*PROMPT*: Copy each line below as it stands, but skip any picture it contains.
□ □ □ □
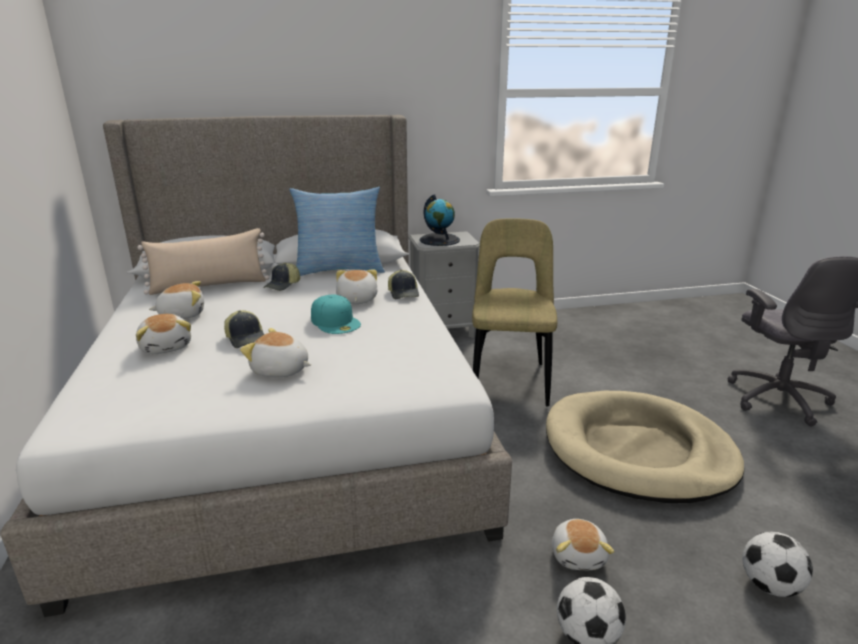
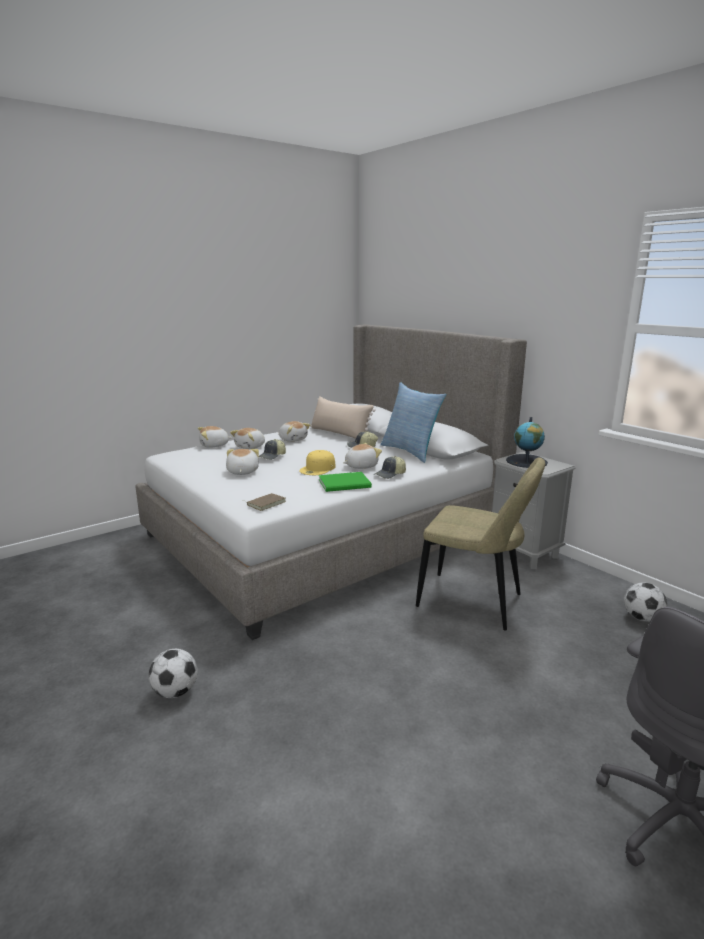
camera: 65 degrees right, 5 degrees down
turquoise cap [311,294,361,334] -> yellow cap [299,450,335,475]
beige chair [472,218,557,406] -> beige chair turned 45 degrees clockwise [416,457,545,631]
beige dog bed [546,391,744,503] -> none
plush toy [552,519,614,570] -> plush toy moved to [198,426,232,448]
football [743,532,813,597] -> football moved to [624,583,667,622]
none -> brown book [242,493,286,511]
none -> green book [319,472,372,492]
□ □ □ □
*SOLVED EXERCISE*:
camera: 65 degrees right, 5 degrees down
turquoise cap [311,294,361,334] -> yellow cap [299,450,335,475]
beige chair [472,218,557,406] -> beige chair turned 45 degrees clockwise [416,457,545,631]
beige dog bed [546,391,744,503] -> none
plush toy [552,519,614,570] -> plush toy moved to [198,426,232,448]
football [743,532,813,597] -> football moved to [624,583,667,622]
none -> brown book [242,493,286,511]
none -> green book [319,472,372,492]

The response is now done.